DynamoDB introduced Global Secondary Index which would solve this problem.
http://docs.aws.amazon.com/amazondynamodb/latest/developerguide/GSI.html
We've wrestled with this as well. The best solution we've come up with is to create second table for storing the time series data. To do this:
1) Use the date plus "bucket" id for a hash key
You could just use the date, but then I'm guessing today's date would become a "hot" key - one that is written with excessive frequency. This can create a serious bottleneck, as the total throughput for a particular DynamoDB partition is equal to the total provisioned throughput divided by the number of partitions - that means if all your writes are to a single key (today's key) and you have a throughput of 20 writes per second, then with 20 partitions, your total throughput would be 1 write per second.
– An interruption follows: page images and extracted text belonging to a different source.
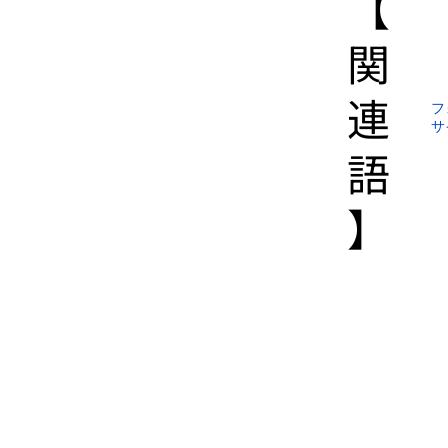
【​
関
連
フ
サ
語
】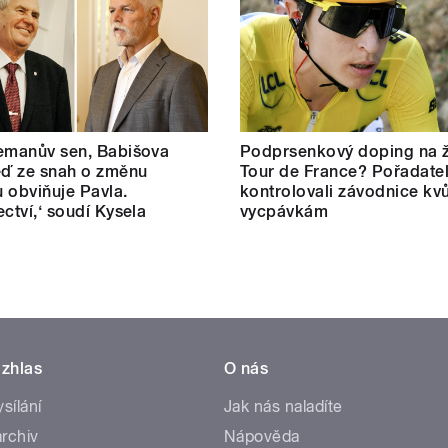
emanův sen, Babišova
Podprsenkový doping na 
eď ze snah o změnu
Tour de France? Pořadate
 obviňuje Pavla.
kontrolovali závodnice kvů
ectví,‘ soudí Kysela
vycpávkám
zhlas
O nás
ysílání
Jak nás naladíte
rchiv
Nápověda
Any requests beyond this would be throttled. Not a good situation.
The bucket can be a random number from 1 to n, where n should be greater than the number of partitions used by the underlying DB. Determining n is a bit tricky of course because Dynamo does not reveal how many partitions it uses. But we are currently working with the upper limit of 200 based on the example found here. The writeup at this link was the basis for our thinking in coming up with this approach.
2) Use the UUID for the range key
3) Query records by issuing queries for each day and bucket.
This may seem tedious, but it is more efficient than a full scan. Another possibility is to use Elastic Map Reduce jobs, but I have not tried that myself yet so cannot say how easy/effective it is to work with.
We are still figuring this out ourselves, so I'm interested to hear others' comments. I also found this presentation very helpful in thinking through how best to use Dynamo:
Falling In and Out Of Love with Dynamo
-John
In short you can not. All DynamoDB queries MUST contain the primary hash index in the query. Optionally, you can also use the range key and/or a local secondary index. With the current DynamoDB functionality you won't be able to use an LSI as an alternative to the primary index. You also are not able to issue a query with only the range key (you can test this out easily in the AWS Console).
A (costly) workaround that I can think of is to issue a scan of the table, adding filters based on the timestamp value in order to find out which fields to delete. Note that filtering will not reduce the used capacity of the query, as it will parse the whole table.